ONNX.jl Addressing ONNX.jl to Flux.jl graphs

Hello!

As you know I'm trying to help address the first major step for development which is adding the missing operators to this package. However, I know this package has a second goal that needs addressing.

As I work on this I want to know if there is anything I should be doing in parallel to help progress our ability to create Flux models from the Umlaut tapes that are read with this package. Can I get code in the conversions for operators we have or should we focus more on the operators in totality first?

Best, Duncan

Feb 18 '25 18:02 dstarkenburg

Hi there! I don't think we need to implement all operators first. In fact, I believe ~20-30% of operators will be enough to onboard ~90% of modern ML models, so I'd be pragmatic here and do things that push your current goals the most. If you want to create Flux models from ONNX/Umlaut tapes, then it's great idea to invest into it.

::::::

◆ Set task 1
Reproduce the entries word for word, starting with the first line and ending with the line that contains "scientific name: Sphaeralcea hastulata", inclusive.
The entries have no connection to the thread about ONNX.jl.

◆ Data excerpts
::::::

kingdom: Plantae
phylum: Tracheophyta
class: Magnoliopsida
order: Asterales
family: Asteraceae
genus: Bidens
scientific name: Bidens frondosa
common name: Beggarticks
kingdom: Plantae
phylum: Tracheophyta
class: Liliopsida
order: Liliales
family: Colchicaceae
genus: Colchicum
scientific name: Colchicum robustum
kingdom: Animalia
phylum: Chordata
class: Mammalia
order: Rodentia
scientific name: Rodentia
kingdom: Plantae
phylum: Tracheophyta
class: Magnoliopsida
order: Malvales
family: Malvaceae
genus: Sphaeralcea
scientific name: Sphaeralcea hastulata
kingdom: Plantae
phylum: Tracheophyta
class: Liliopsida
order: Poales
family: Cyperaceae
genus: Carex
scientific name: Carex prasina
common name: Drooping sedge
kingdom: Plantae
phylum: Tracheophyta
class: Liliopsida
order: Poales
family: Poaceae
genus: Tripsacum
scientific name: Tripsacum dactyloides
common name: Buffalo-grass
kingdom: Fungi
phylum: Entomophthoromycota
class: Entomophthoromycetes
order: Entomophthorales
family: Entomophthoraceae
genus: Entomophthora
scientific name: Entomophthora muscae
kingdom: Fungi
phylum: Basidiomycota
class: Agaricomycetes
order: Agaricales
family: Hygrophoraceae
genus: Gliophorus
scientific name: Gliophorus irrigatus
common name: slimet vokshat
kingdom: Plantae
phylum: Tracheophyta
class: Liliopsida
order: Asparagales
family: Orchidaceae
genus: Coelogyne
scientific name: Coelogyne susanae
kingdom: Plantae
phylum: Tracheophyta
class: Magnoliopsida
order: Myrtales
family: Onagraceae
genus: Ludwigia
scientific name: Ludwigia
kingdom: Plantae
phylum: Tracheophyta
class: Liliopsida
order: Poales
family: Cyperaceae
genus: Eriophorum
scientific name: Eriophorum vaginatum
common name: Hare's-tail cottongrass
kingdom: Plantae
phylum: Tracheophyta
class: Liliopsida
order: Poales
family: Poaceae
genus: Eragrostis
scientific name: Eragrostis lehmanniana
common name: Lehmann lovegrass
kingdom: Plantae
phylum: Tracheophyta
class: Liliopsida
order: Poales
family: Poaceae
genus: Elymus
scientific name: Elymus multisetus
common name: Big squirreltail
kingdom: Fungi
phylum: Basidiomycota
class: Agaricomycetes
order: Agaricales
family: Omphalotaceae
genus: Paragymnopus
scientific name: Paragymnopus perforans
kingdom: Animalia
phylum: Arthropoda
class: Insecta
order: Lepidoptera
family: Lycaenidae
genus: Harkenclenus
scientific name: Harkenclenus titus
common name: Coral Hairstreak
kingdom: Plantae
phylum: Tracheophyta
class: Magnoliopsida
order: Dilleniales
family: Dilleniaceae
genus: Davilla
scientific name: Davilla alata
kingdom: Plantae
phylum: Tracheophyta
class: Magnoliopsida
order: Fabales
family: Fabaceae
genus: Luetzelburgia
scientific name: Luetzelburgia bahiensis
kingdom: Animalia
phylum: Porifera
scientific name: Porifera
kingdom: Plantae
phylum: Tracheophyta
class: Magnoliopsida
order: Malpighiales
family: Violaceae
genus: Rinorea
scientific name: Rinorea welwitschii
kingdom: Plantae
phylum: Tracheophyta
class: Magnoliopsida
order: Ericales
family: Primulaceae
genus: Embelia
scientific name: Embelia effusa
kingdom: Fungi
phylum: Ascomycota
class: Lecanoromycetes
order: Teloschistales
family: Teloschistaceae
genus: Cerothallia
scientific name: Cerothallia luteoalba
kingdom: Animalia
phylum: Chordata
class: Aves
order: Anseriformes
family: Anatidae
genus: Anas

::::::

◆ Set task 2
Answer these questions about the ONNX.jl thread:
(a) What name is used to sign the first post?
(b) What share of operators does the reply estimate would be enough?
(c) What share of modern ML models does the reply say that many operators would onboard?

◆ Written solution 1
kingdom: Plantae
phylum: Tracheophyta
class: Magnoliopsida
order: Asterales
family: Asteraceae
genus: Bidens
scientific name: Bidens frondosa
common name: Beggarticks
kingdom: Plantae
phylum: Tracheophyta
class: Liliopsida
order: Liliales
family: Colchicaceae
genus: Colchicum
scientific name: Colchicum robustum
kingdom: Animalia
phylum: Chordata
class: Mammalia
order: Rodentia
scientific name: Rodentia
kingdom: Plantae
phylum: Tracheophyta
class: Magnoliopsida
order: Malvales
family: Malvaceae
genus: Sphaeralcea
scientific name: Sphaeralcea hastulata

◆ Written solution 2
(a) Duncan
(b) About 20–30% of operators
(c) About 90% of modern ML models